The FBI succeeded in extraditing Peltier to the U.S. in 1976. But the documents they used to secure his extradition had serious inconsistencies. One of the most incriminating was an affidavit signed by Myrtle Poor Bear, a local Pine Ridge woman with a history of mental illness, who claimed she was Peltier's girlfriend at the time of the shootout and witnessed him killing the FBI agents. 

After Peltier's arrest, however, Poor Bear retracted her testimony. She later confessed she'd been pressured and threatened by FBI agents into signing the affidavit. Poor Bear was not called as a prosecution witness at Peltier's trial, but the judge also blocked her from testifying for the defense, claiming that her testimony "could be highly prejudicial to the government," according to Amnesty International USA. Peltier maintained the whole time that he did not know Poor Bear.

Peltier was eventually convicted for the two murders in the absence of any forensic evidence. There were multiple AR-15 rifles — the alleged murder weapon — present at the time of the shooting, but no evidence showing that the one which fired the fatal shots belonged to Peltier. Several other people who testified for the prosecution also recanted their testimonies later on. 

Nevertheless, Peltier was given two life sentences. He escaped prison in Lompoc, California, for a few days in 1979, but was recaptured soon after, and is now serving the rest of his time in Florida.

Peltier brought his case before an appeals court in 1986, but his call for a retrial was denied. He has also been repeatedly denied parole on the basis that he refuses to profess his guilt, even though, after one hearing, the U.S. Parole Commission admitted that "the prosecution has conceded the lack of any direct evidence that you personally participated in the executions of two FBI agents." 

Hillery Smith Garrison/AP

On Tuesday, former U.S. Attorney James Reynolds, a former prosecutor who oversaw key parts of Peltier's appeal, wrote a letter to the Chicago Tribune calling for clemency for the aging activist.

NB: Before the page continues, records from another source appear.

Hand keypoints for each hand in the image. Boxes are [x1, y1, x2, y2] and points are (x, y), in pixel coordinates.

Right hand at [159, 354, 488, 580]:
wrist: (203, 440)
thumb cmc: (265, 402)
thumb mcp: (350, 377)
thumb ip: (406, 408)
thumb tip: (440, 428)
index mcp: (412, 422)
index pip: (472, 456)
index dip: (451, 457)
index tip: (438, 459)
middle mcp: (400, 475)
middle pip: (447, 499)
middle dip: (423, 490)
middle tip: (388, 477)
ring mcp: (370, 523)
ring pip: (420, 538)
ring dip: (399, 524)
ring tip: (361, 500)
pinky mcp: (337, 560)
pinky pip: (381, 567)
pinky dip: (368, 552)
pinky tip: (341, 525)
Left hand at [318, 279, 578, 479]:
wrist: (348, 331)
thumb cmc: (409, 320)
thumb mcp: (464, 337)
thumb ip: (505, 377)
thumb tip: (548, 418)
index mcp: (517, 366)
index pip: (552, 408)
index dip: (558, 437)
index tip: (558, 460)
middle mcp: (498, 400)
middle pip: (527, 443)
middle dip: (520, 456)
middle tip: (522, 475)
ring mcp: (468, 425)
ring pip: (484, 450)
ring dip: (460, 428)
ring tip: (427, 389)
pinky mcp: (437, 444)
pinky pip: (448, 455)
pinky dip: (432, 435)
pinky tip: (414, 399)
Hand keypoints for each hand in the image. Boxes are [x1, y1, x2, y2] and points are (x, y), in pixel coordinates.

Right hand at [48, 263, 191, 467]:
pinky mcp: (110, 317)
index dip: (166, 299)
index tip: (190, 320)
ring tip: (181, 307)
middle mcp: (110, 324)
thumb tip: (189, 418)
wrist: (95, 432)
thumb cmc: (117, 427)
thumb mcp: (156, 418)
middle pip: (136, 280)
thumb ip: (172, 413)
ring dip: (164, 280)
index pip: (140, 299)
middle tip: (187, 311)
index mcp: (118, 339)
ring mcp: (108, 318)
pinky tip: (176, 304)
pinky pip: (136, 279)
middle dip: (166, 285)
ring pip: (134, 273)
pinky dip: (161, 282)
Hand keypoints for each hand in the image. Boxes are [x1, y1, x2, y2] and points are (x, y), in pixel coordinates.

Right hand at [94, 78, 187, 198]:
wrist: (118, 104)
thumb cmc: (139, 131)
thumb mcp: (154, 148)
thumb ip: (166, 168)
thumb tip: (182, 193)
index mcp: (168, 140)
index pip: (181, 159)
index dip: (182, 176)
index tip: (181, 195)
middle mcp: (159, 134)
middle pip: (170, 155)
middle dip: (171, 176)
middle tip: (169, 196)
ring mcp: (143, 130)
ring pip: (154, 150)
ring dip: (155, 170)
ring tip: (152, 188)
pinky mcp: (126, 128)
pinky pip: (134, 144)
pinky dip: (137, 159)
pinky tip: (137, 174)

"It was a very thin case that likely would not be upheld by courts today," Reynolds wrote. "It is a gross overstatement to label Peltier a 'cold-blooded murderer' on the basis of the minimal proof that survived the appeals in his case."

Reynolds is not alone in his advocacy, joining countless Native Americans, Standing Rock Sioux Tribe Chairman Dave Archambault, Archbishop Desmond Tutu, Nelson Mandela and over 50 members of Congress who have at different points called for Peltier's release. Some of them have cited the FBI's long-running covert war against the American Indian Movement in the 1960s and 1970s, which included mass surveillance, infiltration, harassment, intimidation and incarceration of the group's members. But their efforts have been dogged by a forceful law enforcement-led resistance campaign. When President Bill Clinton was being pressured to grant clemency to Peltier in 2000, more than 500 FBI agents marched outside the White Houe in protest.

If Obama demurs this time around, it is likely that Leonard Peltier will die in prison. Peltier is 72, suffers from diabetes and has an abdominal aortic aneurysm, an enlargement of the aorta blood vessel that could be fatal if it bursts. He has already served more than 40 years in prison for a crime he may very well have not committed. And his next chance at clemency is President-elect Donald Trump, who is both a firm and uncritical supporter of law enforcement and a noted bigot against Native Americans.

The answer to whether Obama will release Peltier or not will have to come before Jan. 20, when Trump takes the oath of office. The clock is ticking on Peltier's freedom, and with it, the hopes of his global network of supporters and the already-debatable legitimacy of the American criminal justice system.